_TASK TO COMPLETE_
Say, as a bare number, how many lines of the listing hold "ウエスト".

======

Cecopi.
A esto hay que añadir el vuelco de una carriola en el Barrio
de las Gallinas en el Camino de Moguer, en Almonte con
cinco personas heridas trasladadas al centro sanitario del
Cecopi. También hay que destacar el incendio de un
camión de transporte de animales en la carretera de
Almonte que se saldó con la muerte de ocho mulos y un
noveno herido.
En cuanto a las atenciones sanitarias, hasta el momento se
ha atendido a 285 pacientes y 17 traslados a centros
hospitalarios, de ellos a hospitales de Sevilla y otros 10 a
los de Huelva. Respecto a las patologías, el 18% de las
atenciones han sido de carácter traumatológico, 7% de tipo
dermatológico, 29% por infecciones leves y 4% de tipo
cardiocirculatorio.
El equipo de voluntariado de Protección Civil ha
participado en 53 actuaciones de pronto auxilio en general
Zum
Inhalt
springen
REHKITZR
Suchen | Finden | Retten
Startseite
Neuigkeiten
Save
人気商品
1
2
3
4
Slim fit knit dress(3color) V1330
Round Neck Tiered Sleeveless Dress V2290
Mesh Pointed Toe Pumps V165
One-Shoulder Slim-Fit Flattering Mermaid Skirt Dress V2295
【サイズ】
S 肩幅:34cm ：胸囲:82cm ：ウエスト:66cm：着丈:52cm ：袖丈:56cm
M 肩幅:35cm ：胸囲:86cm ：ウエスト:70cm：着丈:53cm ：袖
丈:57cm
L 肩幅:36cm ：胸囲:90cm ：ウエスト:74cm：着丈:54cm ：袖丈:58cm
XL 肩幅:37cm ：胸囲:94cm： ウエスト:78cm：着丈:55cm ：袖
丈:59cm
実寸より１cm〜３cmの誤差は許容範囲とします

======

_ANSWER FOR THIS EXERCISE_
4